*Extract*:
((

“For a normal person back in the day,” says LEGO designer/architect Rok Kobe about the Colosseum in Rome, “You had never seen a building that was over a story high. And to be confronted with such an amazing piece of engineering that’s almost 200-meters wide and 50 meters tall, it was unprecedented.”
Similarly, any LEGO fan might feel this awe while greeting this month’s debut of the LEGO Colosseum. At 9036 pieces it has broken the record as the biggest LEGO set in existence, beating out the Star Wars’ Millennium Falcon (7,541 pieces) and the Taj Mahal (5,923 pieces). Every few years LEGO steps up its game, which might possibly end with a neighborhood-devouring replica of the Great Wall of China. But we’re getting ahead of ourselves.
The Colosseum’s facade has been faithfully recreated on all three levels, with the Doric columns at the bottom, the Ionic columns in the middle, and the Corinthian columns on top. And it also adds the contemporary part of the arena that has been rebuilt to show the original level of the arena in Roman times.

))

*Given problem 1*:
According to the article, how many pieces make up the LEGO Colosseum set?
The article and the entries that follow it are unrelated to each other.

*Exercise inputs*:

((

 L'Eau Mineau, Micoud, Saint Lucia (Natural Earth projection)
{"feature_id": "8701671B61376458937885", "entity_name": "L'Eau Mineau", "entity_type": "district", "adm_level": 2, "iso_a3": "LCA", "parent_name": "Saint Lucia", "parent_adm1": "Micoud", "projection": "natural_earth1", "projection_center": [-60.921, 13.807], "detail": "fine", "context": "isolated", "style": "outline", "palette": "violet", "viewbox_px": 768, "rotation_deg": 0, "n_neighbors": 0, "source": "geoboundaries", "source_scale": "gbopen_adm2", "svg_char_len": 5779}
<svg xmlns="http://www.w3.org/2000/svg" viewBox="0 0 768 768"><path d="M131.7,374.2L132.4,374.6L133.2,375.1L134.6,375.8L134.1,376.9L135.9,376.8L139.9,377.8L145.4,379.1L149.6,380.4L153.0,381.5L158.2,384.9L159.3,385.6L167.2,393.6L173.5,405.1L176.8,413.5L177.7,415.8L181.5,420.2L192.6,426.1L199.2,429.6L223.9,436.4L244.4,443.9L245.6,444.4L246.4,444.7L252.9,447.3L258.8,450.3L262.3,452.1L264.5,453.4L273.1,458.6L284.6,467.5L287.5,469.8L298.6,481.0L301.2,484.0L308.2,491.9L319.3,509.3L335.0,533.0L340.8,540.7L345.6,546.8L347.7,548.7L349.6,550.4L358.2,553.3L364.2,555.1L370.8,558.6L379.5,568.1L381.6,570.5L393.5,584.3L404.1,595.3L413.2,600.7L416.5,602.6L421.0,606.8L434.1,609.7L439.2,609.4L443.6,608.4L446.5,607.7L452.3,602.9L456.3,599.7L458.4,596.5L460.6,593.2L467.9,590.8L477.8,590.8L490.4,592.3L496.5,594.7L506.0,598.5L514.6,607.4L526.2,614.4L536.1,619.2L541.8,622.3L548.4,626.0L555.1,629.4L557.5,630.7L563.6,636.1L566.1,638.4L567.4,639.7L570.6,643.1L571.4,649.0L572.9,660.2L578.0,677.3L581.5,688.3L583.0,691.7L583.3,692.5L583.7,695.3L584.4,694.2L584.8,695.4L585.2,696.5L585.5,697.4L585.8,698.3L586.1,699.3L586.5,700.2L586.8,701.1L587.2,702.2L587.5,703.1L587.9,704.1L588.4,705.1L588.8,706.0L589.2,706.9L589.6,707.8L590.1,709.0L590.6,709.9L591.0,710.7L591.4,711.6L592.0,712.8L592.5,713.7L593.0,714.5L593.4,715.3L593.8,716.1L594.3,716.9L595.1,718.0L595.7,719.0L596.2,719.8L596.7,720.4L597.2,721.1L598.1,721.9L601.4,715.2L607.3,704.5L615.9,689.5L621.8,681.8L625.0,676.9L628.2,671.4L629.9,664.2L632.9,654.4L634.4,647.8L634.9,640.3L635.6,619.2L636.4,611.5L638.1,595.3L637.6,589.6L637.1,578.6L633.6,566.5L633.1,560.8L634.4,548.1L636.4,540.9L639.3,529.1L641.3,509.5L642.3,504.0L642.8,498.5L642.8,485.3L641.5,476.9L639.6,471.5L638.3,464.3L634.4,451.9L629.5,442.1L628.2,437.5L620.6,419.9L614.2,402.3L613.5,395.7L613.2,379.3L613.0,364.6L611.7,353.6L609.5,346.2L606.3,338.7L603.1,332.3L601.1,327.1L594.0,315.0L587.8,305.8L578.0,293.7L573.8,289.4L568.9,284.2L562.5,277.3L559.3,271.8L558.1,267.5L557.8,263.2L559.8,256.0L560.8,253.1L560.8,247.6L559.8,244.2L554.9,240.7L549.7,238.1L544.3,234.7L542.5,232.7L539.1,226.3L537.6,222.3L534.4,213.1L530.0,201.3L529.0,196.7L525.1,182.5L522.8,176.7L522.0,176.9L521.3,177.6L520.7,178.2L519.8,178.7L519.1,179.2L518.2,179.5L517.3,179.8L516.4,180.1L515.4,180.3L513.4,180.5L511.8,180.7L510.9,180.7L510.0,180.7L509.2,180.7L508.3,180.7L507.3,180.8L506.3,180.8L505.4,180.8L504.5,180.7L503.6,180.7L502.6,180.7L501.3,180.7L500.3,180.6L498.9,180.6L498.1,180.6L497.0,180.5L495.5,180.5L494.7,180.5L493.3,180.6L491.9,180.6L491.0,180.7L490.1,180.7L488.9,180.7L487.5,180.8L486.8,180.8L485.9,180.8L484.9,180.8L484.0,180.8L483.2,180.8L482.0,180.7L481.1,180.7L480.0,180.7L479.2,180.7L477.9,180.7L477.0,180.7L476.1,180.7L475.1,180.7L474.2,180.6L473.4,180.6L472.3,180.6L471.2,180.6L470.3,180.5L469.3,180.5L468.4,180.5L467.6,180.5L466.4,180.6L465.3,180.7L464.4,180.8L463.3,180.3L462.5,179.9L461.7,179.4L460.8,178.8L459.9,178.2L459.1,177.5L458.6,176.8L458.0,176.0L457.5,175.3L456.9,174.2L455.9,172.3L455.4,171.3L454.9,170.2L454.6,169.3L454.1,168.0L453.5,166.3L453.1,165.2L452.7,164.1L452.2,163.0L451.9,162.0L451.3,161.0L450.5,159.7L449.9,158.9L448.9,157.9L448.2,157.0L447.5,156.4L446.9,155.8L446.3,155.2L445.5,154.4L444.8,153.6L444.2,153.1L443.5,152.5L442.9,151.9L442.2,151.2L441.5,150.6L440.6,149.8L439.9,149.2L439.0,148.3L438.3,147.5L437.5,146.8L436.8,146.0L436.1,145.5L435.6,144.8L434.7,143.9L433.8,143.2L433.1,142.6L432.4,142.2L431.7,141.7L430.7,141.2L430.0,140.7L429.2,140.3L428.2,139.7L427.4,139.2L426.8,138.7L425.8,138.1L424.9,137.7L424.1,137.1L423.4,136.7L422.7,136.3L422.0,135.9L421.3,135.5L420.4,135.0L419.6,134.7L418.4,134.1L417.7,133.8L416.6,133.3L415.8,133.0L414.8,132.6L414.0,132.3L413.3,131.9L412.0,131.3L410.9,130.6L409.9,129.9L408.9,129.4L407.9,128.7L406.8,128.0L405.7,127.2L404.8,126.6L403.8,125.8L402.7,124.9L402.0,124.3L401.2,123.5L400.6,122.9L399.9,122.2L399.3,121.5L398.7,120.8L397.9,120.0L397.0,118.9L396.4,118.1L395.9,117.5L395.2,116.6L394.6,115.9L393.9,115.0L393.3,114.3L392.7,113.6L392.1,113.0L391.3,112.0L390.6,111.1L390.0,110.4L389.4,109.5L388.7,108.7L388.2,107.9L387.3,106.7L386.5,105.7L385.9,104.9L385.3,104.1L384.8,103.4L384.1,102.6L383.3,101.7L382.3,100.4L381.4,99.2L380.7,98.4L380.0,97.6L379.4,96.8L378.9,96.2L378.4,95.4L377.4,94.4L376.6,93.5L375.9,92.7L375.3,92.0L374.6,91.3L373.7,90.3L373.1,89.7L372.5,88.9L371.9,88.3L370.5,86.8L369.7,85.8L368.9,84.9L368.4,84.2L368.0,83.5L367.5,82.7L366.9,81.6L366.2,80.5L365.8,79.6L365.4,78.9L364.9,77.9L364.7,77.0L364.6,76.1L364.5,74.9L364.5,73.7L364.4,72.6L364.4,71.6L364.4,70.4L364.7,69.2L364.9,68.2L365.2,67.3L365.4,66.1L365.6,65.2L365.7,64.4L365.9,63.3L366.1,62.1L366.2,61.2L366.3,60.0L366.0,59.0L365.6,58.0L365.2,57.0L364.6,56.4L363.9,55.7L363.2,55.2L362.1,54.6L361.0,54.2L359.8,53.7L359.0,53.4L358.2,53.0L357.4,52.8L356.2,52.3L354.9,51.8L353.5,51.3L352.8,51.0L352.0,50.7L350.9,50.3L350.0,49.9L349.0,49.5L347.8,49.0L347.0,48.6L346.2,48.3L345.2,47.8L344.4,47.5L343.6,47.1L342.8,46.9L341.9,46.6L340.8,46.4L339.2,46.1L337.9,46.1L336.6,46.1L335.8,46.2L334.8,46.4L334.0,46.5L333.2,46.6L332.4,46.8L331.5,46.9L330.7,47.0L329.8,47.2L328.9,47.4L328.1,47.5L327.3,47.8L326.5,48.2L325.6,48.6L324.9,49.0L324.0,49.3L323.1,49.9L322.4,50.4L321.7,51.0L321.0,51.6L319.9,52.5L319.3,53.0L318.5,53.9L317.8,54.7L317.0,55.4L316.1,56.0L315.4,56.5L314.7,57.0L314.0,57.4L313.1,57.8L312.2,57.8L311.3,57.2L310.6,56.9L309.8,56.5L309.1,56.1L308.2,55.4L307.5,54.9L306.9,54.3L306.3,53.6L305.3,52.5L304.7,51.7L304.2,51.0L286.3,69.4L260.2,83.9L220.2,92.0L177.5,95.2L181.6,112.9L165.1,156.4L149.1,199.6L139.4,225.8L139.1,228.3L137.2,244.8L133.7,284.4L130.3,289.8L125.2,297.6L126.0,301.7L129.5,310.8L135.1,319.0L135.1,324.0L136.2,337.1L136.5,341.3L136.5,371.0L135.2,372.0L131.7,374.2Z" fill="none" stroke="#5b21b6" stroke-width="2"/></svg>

))
((

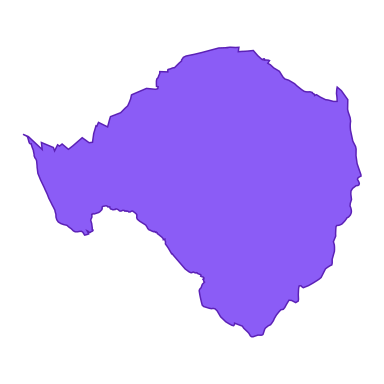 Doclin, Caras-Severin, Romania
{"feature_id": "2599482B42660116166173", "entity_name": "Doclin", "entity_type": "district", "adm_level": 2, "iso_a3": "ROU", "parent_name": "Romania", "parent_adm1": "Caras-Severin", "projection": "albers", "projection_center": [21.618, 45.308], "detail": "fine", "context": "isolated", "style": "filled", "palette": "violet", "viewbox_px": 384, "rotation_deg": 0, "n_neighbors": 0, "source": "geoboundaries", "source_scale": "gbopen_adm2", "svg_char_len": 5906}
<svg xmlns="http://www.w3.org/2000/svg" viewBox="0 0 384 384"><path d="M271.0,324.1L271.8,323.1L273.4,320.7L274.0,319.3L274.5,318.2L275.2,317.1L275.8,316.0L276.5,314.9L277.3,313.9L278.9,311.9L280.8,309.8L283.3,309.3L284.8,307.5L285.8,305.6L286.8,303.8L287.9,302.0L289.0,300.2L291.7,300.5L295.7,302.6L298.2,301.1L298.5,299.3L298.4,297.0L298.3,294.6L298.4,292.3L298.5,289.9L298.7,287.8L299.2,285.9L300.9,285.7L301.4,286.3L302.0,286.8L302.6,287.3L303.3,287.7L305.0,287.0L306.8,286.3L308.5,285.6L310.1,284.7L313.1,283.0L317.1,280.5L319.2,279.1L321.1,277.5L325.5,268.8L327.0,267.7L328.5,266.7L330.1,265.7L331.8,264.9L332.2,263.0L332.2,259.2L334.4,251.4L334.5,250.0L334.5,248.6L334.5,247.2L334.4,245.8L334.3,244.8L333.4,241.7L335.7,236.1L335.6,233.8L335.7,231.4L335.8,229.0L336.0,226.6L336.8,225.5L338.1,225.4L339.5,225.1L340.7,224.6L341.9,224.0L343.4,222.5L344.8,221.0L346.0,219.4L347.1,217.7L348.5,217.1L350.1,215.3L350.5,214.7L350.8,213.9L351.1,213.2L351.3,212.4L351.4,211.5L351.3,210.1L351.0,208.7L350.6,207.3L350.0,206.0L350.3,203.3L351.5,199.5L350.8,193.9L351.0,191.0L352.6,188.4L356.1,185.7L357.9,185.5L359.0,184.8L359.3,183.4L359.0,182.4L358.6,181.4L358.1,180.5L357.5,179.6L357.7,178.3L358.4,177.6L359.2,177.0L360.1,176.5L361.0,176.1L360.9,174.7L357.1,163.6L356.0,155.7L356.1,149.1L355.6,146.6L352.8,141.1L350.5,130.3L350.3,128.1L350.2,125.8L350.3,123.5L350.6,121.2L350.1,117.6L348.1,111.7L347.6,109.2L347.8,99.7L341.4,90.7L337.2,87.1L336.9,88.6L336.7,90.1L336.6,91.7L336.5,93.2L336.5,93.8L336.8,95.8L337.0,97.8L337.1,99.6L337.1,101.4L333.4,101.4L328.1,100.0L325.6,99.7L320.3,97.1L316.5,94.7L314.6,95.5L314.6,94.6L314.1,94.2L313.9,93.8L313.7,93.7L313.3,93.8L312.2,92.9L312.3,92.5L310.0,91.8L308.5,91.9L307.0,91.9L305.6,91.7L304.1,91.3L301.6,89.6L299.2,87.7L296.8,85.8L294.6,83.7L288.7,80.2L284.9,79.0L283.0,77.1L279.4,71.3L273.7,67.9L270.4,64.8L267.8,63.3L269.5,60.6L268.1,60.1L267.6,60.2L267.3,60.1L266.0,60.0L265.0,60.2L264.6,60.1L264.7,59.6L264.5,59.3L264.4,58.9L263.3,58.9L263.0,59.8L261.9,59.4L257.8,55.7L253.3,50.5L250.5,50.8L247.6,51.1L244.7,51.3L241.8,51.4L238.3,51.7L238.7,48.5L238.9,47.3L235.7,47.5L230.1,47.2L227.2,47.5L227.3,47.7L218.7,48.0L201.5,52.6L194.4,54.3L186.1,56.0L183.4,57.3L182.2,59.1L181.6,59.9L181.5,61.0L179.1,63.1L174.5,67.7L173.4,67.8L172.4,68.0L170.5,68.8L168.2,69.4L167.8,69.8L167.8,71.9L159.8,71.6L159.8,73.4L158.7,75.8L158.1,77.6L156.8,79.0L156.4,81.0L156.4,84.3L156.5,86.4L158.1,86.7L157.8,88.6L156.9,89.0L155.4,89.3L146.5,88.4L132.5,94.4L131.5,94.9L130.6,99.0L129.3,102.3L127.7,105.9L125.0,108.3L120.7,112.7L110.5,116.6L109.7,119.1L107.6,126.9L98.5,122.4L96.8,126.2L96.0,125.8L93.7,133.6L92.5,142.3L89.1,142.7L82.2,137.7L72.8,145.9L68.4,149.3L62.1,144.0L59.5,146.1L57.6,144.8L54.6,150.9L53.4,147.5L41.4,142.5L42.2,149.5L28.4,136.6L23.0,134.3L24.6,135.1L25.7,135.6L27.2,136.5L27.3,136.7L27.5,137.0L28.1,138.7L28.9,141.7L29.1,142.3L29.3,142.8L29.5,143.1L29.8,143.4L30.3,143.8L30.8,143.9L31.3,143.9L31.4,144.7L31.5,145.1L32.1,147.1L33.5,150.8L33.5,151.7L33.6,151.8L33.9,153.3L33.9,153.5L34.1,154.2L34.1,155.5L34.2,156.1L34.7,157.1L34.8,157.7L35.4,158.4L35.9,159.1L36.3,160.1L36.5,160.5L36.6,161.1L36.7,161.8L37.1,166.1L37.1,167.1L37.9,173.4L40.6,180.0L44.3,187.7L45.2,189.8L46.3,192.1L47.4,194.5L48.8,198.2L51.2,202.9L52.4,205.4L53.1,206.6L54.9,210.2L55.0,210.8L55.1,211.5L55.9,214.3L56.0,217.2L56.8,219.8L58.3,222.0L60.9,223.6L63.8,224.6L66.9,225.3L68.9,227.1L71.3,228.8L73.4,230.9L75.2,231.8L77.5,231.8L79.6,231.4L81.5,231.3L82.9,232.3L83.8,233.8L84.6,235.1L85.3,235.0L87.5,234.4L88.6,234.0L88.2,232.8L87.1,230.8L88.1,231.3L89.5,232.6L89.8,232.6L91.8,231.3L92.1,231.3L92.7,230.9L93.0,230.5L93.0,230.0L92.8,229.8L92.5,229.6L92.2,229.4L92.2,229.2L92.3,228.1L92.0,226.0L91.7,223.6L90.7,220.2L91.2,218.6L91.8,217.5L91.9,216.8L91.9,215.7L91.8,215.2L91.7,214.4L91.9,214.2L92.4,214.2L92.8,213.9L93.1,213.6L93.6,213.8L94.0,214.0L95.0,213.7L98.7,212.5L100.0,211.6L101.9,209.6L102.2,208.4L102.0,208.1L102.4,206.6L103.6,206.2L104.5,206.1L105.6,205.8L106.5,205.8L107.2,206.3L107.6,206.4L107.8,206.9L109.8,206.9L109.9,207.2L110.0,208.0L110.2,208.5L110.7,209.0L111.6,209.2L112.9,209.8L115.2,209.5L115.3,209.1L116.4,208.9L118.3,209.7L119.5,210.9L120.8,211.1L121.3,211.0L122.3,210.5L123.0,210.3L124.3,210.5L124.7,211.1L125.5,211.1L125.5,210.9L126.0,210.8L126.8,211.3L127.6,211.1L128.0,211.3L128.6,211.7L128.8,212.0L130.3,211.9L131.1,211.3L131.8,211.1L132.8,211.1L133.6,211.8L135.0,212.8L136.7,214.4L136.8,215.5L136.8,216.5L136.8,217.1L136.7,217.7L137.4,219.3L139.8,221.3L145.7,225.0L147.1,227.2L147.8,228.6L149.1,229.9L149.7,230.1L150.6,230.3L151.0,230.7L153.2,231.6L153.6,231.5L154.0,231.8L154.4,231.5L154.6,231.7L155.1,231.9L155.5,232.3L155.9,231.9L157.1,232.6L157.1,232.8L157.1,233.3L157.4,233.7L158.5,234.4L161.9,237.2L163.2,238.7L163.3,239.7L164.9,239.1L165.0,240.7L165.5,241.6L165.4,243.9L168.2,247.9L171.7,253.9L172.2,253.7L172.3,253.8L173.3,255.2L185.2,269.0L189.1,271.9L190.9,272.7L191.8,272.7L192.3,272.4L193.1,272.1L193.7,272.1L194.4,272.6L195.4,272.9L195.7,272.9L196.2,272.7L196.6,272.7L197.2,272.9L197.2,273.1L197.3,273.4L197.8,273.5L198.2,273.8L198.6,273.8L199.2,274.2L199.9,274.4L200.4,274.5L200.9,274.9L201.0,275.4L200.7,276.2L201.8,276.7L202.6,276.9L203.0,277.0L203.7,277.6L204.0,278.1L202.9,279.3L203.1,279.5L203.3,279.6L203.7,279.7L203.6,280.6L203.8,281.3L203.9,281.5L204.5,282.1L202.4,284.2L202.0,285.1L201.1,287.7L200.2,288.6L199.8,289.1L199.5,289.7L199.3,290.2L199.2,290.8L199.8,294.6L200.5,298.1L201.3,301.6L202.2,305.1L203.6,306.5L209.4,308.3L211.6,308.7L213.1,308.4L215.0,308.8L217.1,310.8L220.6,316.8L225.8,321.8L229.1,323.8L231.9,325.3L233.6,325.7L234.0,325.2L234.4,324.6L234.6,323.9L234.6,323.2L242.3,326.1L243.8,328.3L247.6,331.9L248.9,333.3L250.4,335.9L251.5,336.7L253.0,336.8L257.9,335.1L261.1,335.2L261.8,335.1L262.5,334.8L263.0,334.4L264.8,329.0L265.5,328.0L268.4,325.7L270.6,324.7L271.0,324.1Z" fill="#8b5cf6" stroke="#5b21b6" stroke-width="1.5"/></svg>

))

*Given problem 2*:
Gather every line of the entries above that contains the string "Micoud".

*Full output 1*:
9036 pieces.

*Full output 2*:
 L'Eau Mineau, Micoud, Saint Lucia (Natural Earth projection)
{"feature_id": "8701671B61376458937885", "entity_name": "L'Eau Mineau", "entity_type": "district", "adm_level": 2, "iso_a3": "LCA", "parent_name": "Saint Lucia", "parent_adm1": "Micoud", "projection": "natural_earth1", "projection_center": [-60.921, 13.807], "detail": "fine", "context": "isolated", "style": "outline", "palette": "violet", "viewbox_px": 768, "rotation_deg": 0, "n_neighbors": 0, "source": "geoboundaries", "source_scale": "gbopen_adm2", "svg_char_len": 5779}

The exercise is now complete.